Legal Eagle Eye Newsletter for the Nursing Profession(5)8 Aug 97PDF Version
Quick Summary: No employer is permitted to retaliate against a nurse who files a formal written report with a state licensing agency regarding a patient who has been exposed to a substantial risk of harm from substandard care. Many states have explicit statutes, regulations and/or case precedents which protect so-called "whistleblowers" from employer retaliation. Whistleblowers who are victims of retaliation have the right to sue.
However, there is another side to the coin, as the Court of Appeals of Texas pointed out in a recent case. In this case, a home-bound patient had been visited by two home health nurses on the same day. Each nurse administered the same insulin dose to the patient, and the patient died.

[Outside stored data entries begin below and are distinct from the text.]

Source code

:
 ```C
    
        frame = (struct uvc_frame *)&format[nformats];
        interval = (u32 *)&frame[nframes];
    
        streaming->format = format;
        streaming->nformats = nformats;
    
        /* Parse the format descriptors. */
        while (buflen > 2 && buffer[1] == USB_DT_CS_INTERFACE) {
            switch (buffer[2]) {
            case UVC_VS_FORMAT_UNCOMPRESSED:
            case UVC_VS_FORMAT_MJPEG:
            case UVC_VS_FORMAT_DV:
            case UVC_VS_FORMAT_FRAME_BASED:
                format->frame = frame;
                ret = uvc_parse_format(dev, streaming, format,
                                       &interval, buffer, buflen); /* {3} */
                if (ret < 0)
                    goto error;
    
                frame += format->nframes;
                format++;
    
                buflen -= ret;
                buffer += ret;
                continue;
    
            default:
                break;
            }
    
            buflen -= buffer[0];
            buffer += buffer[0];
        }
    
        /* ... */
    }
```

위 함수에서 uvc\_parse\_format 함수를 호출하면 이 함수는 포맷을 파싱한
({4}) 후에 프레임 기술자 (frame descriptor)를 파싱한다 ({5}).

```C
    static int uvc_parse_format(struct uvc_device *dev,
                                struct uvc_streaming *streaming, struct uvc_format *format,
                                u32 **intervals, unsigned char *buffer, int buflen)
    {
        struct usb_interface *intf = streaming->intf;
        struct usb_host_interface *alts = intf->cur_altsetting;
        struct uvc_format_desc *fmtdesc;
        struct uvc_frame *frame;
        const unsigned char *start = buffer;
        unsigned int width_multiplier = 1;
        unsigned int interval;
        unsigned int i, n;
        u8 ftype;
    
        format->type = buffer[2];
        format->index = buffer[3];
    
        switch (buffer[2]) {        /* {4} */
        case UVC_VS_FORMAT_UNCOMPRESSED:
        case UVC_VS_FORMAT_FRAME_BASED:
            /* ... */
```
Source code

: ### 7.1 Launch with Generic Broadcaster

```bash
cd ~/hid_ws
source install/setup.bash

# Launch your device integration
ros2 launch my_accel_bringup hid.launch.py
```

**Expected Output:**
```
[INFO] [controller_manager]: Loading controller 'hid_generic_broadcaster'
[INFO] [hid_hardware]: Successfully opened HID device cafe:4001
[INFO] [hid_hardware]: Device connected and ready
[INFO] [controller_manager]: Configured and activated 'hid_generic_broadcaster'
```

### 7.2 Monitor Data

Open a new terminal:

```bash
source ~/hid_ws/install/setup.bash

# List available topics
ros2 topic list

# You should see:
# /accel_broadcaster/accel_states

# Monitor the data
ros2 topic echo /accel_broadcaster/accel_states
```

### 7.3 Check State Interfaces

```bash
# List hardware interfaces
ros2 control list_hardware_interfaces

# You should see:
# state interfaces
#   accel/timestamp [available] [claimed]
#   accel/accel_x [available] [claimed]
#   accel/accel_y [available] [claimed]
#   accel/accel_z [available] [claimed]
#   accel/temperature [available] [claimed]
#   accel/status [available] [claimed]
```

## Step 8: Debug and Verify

Several nurse managers at the home health agency were already in considerable hot water with their employer over the incident before a verbal threat was voiced to report the incident to the state board of nursing. The threat apparently was a ploy to gain advantage in negotiations over whether the nurse managers would be reprimanded, demoted or fired. After the decision was made to demote them from their management positions, they sent a letter to the board outlining the facts of the underlying patient-care incident.
The court did not allow the nurse managers the right to sue as whistleblowers. A signed formal written report to the state board cannot be the basis for employer retaliation, but the mere threat to file such a report warrants no special protection under the law. In addition, the nurses had to prove they were demoted because of the signed report they ultimately sent to the board, which they could not do because their employer had already made its decision before they sent anything to the board. Clark vs. Texas Home Health, Inc., 940 S.W. 2d 835 (Tex. App., 1997).